Big news in the battle over what goes into your car’s gas tank

How much ethanol should go into your gas tank? The EPA decided to cut ethanol blending mandates in 2013: Photo: Wikimedia Commons.

On Oct. 10, 2013, I broke news that the Environmental Protection Agency would for the first time use an escape hatch known as a general waiver to scale-back oil refiners’ ethanol blending obligations. Use of the waiver would allow the agency to significantly reduce the amount of ethanol that oil refiners would have to blend into their gasoline output in 2014 – about 13 billion gallons, down from about 14.4 billion required by law.

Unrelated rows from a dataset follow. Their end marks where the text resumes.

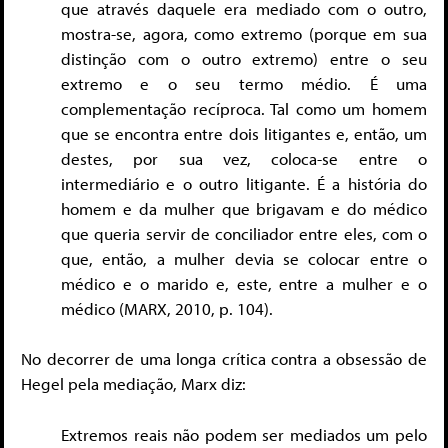
que através daquele era mediado com o outro,
mostra-se, agora, como extremo (porque em sua
distinção com o outro extremo) entre o seu
extremo e o seu termo médio. É uma
complementação recíproca. Tal como um homem
que se encontra entre dois litigantes e, então, um
destes, por sua vez, coloca-se entre o
intermediário e o outro litigante. É a história do
homem e da mulher que brigavam e do médico
que queria servir de conciliador entre eles, com o
que, então, a mulher devia se colocar entre o
médico e o marido e, este, entre a mulher e o
médico (MARX, 2010, p. 104).
No decorrer de uma longa crítica contra a obsessão de
Hegel pela mediação, Marx diz:
Extremos reais não podem ser mediados um pelo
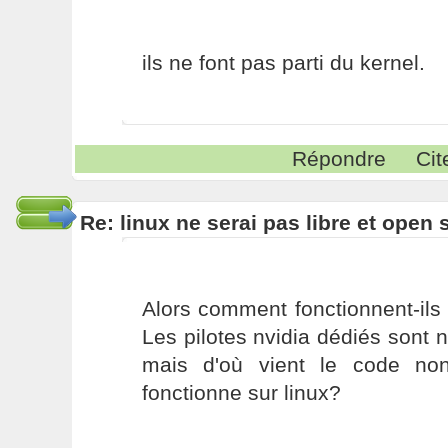
ils ne font pas parti du kernel.
Répondre
Cit
Re: linux ne serai pas libre et open
Alors comment fonctionnent-ils
Les pilotes nvidia dédiés sont n
mais d'où vient le code non
fonctionne sur linux?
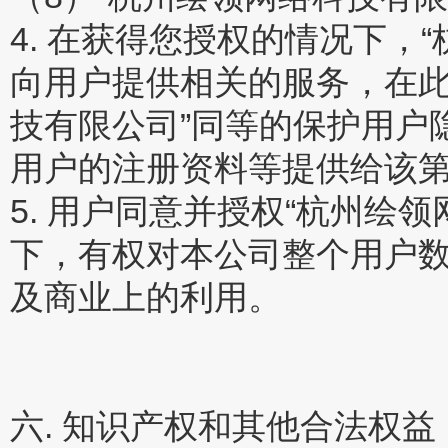
4. 在获得您授权的情况下，
向用户提供相关的服务，在此
技有限公司”同等的保护用户
用户的注册资料等提供给该
5. 用户同意并授权“杭州绘
下，有权对本公司整个用户
及商业上的利用。
六. 知识产权和其他合法权益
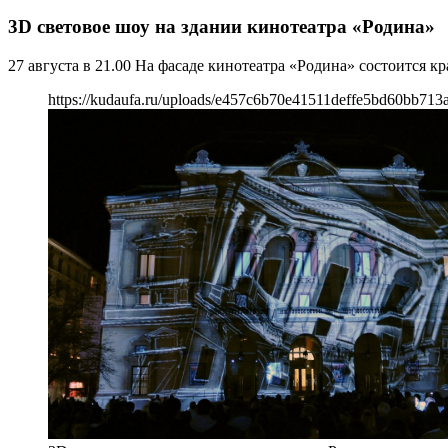
3D световое шоу на здании кинотеатра «Родина»
27 августа в 21.00 На фасаде кинотеатра «Родина» состоится 
https://kudaufa.ru/uploads/e457c6b70e41511deffe5bd60bb713a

Here is the initial news story, followed by an analysis I wrote the next day:

“EPA proposes big reduction in 2014 ethanol blend volume –document”

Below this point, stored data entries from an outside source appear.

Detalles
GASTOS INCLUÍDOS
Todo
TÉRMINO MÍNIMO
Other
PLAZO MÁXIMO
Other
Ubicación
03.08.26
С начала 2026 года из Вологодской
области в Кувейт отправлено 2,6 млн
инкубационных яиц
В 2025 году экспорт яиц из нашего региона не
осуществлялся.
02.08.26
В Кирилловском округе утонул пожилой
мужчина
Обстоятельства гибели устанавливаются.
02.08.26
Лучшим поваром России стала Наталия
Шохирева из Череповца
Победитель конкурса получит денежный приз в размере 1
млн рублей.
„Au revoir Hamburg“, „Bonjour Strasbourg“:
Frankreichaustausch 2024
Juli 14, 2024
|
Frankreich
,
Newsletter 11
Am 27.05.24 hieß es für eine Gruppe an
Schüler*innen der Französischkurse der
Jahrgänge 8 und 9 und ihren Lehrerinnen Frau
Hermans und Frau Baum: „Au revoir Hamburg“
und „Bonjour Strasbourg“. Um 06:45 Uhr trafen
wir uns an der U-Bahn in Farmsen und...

“Analysis: Lawsuits likely as EPA declares US ethanol blend wall a ‘reality’’

Other media outlets had reported on the figures citing anonymous sources. But the mystery remained of how the figures could be that low, or whether they were believable. The details of the waiver, sourced to the draft proposal, shed light on the puzzle, and the market really took notice after my story hit the wire.

Shares of a dozen U.S. refiners gained nearly $9 billion from Wednesday through Friday – a remarkable change which really highlights how closely investors were watching this whole issue. Corn futures fell to a three-year low, and ethanol credits which are used to enforce the EPA’s blending rules fell by nearly half to trade at their lowest levels since January.

Here’s a quick look at the refiners’ gains this week:

MPC Market Cap Chart
MPC Market Cap data by YCharts.

The reason for the sharp market reaction was that the EPA’s reversal marked historic retreat from a landmark 2007 law which mandated steadily increasing volumes of ethanol to be mixed into U.S. gasoline. With gasoline demand sagging, those volumes have had to be crammed into a shrinking gasoline pool, rapidly expanding ethanol’s share of the gas tank to near a 10 percent mark that most refiners refer to as a “blend wall” – the maximum ethanol content they say they can sell.

That’s led to a surge of some 2,800 percent in the cost of those EPA ethanol credits, saddling oil refiners with some $2 billion in additional costs this year to comply with the law, based on their public disclosures. News of the EPA’s proposed waiver was an indication that refiners – which have been the prime beneficiaries of the nascent U.S. energy boom – may end up paying a smaller tab for the credits in the future.

It is important to note that this is not a done deal. The EPA said on Friday it has not finalized its draft proposal – which has yet to get a nod from the White House and receive feedback from ethanol groups and other important stakeholders.

But one thing is for certain: the sharp market reaction shows how important and closely watched the battle over the gas tank has become. It will be interesting to see how it all plays out at gas stations, on the airwaves and in courtrooms over the coming months.